A review by jamiereadthis
Oil Notes: A Narrative by Rick Bass

5.0

The sheer luck of reading this, age twenty-eight. Living in the farmhouse. Rick Bass writing this, age twenty-eight. Living in the farmhouse, the slow life, the dogs, the oil. We figured out some time ago that Bass is Wallis, Wallis with his ear to the ground in “Where the Sea Used to Be.” Here’s your further proof.

And because of that, or maybe because of other things too: it’s my favorite, far and away, of Bass’s non-fiction thus far. Maybe because it’s so personal. Maybe because it’s notes, maybe because it’s Mississippi. Maybe because there’s a lot of words in here I could have written and a whole lot more I couldn’t.

“Corn. Houses with porches. Mailboxes shining silver in the weeds along the road. Happiness: it is a thing to be lassoed, wrestled. No milksops or lightweights allowed.”

“The kind of geologist I like: his face will cloud over at the hint that he ‘should have done it differently.’ The thought must be dismissed even before it is formed. He or she will be the first, the absolute first to tell you he was wrong when this is so. But you can never make a great geologist believe he should have done it another way.”

Holy hell, this is good.
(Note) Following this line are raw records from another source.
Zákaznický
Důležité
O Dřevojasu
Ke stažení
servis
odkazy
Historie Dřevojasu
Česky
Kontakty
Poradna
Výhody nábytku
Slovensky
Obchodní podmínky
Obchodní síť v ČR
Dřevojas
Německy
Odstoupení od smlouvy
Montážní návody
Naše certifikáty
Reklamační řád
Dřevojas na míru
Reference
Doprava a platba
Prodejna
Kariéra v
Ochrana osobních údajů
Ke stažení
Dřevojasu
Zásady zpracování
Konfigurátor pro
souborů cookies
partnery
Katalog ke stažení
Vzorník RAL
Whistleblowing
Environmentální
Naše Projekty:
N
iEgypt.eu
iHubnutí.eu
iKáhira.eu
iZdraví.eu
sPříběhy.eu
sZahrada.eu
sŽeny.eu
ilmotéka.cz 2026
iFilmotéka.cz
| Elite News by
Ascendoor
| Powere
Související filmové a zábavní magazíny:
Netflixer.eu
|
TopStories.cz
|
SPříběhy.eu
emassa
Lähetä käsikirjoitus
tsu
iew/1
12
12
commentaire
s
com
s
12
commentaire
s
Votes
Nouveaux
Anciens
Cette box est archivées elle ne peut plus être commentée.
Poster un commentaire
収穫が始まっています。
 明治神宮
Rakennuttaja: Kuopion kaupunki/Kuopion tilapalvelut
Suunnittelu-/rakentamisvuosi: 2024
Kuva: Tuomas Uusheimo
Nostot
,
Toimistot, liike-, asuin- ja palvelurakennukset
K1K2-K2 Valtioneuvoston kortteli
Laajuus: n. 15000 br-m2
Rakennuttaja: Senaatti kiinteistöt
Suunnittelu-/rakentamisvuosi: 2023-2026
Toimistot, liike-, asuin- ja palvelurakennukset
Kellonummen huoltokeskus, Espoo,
This is the real-life “Where the Sea Used to Be,” which is one of the highest compliments I can give.

“The sea. Maybe when you look at the sea, at night. Have you ever done that? That is the same type of thought as knowing about oil and wanting somehow to get it out of the ground. Have you ever looked at the sea at night, when you could almost hear better than you could see?”